## Text under study:
Xybrid

Run LLMs, ASR, and TTS natively in apps and games.
Rust core · iOS · Android · Flutter · Unity
Private, offline, no cloud required.

Documentation · SDKs · Models · Join Discord · Follow on X · Issues

Start Here

Goal	Path
Fastest demo (2 min)	Download CLI →
Build a mobile or desktop app	Flutter SDK →
Add AI NPCs to your game	Unity SDK → and try the 3D tavern demo
Android native	Kotlin SDK →
Rust / embedded	Core crate →

SDKs

Xybrid is a Rust-powered runtime with native bindings for every major platform.

SDK	Platforms	Install	Status	Sample
Flutter	iOS, Android, macOS, Linux, Windows	pub.dev	Available	README
Unity	macOS, Windows, Linux, iOS, Android	See below	Available	Unity 3D AI tavern
Swift	iOS, macOS	Swift Package Manager	Coming Soon	README
Kotlin	Android	Maven Central	Available	README
CLI	macOS, Linux, Windows	Download binary	Available	—
Rust	All	`xybrid-core` / `xybrid-sdk`	Available	—

Every SDK wraps the same Rust core — identical model support and behavior across all platforms.

Install

Unity — Package Manager → Add from git URL:

https://github.com/xybrid-ai/xybrid.git#upm

The upm branch contains pre-built native libraries for all platforms. To pin a specific version: https://github.com/xybrid-ai/xybrid.git#upm/v0.1.0-beta8

Flutter — add to your pubspec.yaml:

dependencies:
  xybrid_flutter: ^0.1.0

Kotlin (Android) — add to your build.gradle.kts:

dependencies {
    implementation("ai.xybrid:xybrid-kotlin:0.1.0-beta8")

## Dataset excerpt:

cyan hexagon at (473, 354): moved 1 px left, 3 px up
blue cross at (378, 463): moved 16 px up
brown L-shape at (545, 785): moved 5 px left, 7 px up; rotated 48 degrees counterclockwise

## Exercise instructions:
In the Xybrid page, which SDK has the status "Coming Soon"?

## Solution below:
The Swift SDK, for iOS and macOS.